Have a clear customer due diligence (CDD) process in place
KYC may have had a bad reputation in the past, but it is now as essential as submitting annual financial statements to the FSCA.
When completing a CDD Stephenson says you must always consider:
- Who the client is
- What they’re doing
- Where the funds flow
- How they interact with your products
He has three easy steps for a CDD:
- Implement clear onboarding and verification steps (KYC)
- Apply enhanced due diligence for high-risk clients and simplified measures for low-risk clients.
- Include ongoing due diligence with periodic reviews every 3 years for low-risk clients, 2 years for medium-risk clients and annually for high-risk clients
Put your CDD processes in writing and make sure all agents and representatives are aware of and follow your CDD.
You should also screen clients and counterparties against Targeted Financial Sanctions (TFS) lists, UN sanctions, and other relevant local or international lists. Your compliance officer can advise on these.

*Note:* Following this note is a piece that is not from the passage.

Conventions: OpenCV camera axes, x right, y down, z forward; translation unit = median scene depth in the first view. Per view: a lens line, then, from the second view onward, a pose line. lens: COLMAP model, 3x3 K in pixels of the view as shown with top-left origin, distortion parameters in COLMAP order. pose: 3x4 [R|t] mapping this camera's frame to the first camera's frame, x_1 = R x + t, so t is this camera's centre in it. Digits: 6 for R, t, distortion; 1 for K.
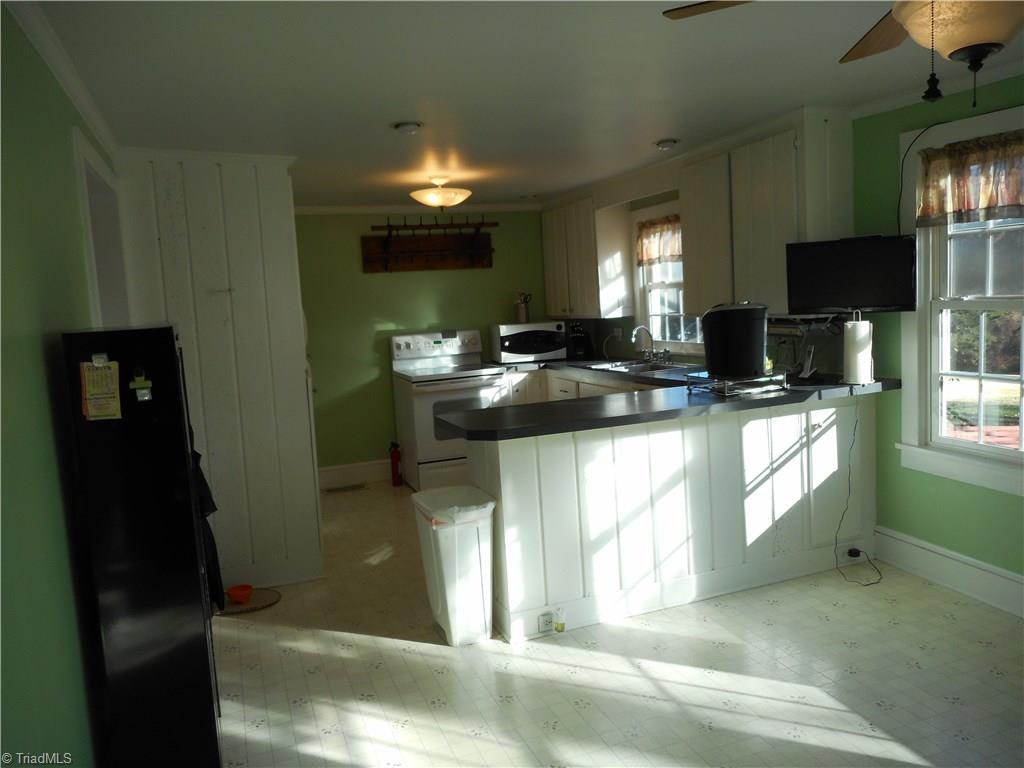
lens RADIAL K [[771.0, 0, 513.7], [0, 771.0, 381.9], [0, 0, 1]] dist [-0.009794, 0.018537]
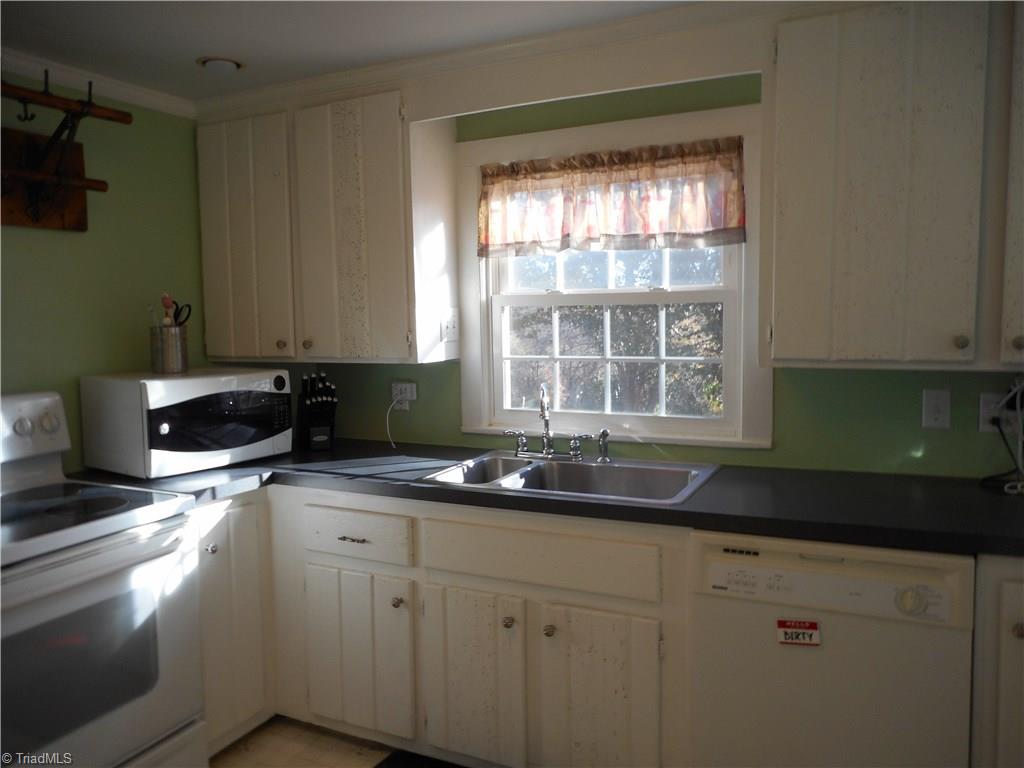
lens RADIAL K [[771.0, 0, 508.5], [0, 771.0, 385.2], [0, 0, 1]] dist [-0.009794, 0.018537]
pose [[0.734551, -0.018997, 0.678288, -0.146654], [0.044026, 0.998836, -0.019703, -0.056678], [-0.677124, 0.044335, 0.734532, 0.606727]]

Finally, remember to report any suspicious transaction to the FIC and “never tip off the client regarding this.”
Enhanced due diligence for high-risk clients and PEPs
Higher risk clients and Politically Exposed Persons (PEPs) require more due diligence measures. Stephenson says these include a certified copy of KYC documents and a source of funds check, such as against bank accounts, salary slips, proof of sale agreements or audited financial statements.
Stephenson says FSPs need to monitor PEPs and flag any unusual or complex financial transactions and conduct annual due diligence reviews.
Representatives should also always check with the FSP KI or compliance officer when onboarding a PEP client, and product providers should be notified as they may require further checks.
A word on legacy clients
These clients are long-standing clients whose files may not meet current FICA CDD standards and requirements. “Legacy clients should be reviewed, reverified and updated in line with your risk management compliance programme, prioritising clients that pose a higher risk,” says Stephenson.
Set up a risk management and compliance programme (RMCP)
Not having this or following it has resulted in fines and suspensions so make it a priority. Stephenson says your RMCP must be tailored to your business. “The regulators expect the RMCP to address a business’ specific risks, and a one-size-fits-all approach won’t do. Some accountable institutions were fined despite having RMCPs because theirs weren’t customised or properly implemented.”
Stephenson says your RMCP is “your formal compliance framework required under FICA” and should describe:
- Your risk assessment approach, known as Business Risk Assessment, which includes Inherent and Residual Risks of the business.
- CDD processes: the simplified to enhanced CDD measures in place.
- Screening against UN sanctions lists using the FIC search tool on the FIC website or accredited KYC screening tools.
- Record-keeping, for at least five years after a business relationship ends.
- Reporting Suspicious and unusual Transactions Reports (STR), Cash Threshold Reports (CTR) for transactions above R49 999, Terrorist Property Reports (TPRs), Suspicious Activity Reports (SAR), Terrorist Financing Activity Reports (TFAR) and Terrorist Financing Transaction Reports (TFTR).
- Staff training, which should cover FIC and money laundering and an RMCP test assessment for all staff, be ongoing, at least once a year, and ensure the RMCP processes and requirements are followed.
Prioritise, get help and implement
Advisers need to make FIC compliance a priority. The requirements are broad and complex, so it’s essential to understand and implement them correctly. Your compliance officer and product providers can help, so don’t hesitate to seek guidance or clarification.
The FSCA has increased inspections and is issuing fines for non-compliance. Acting proactively will help ensure your FSP remains fully compliant and protected.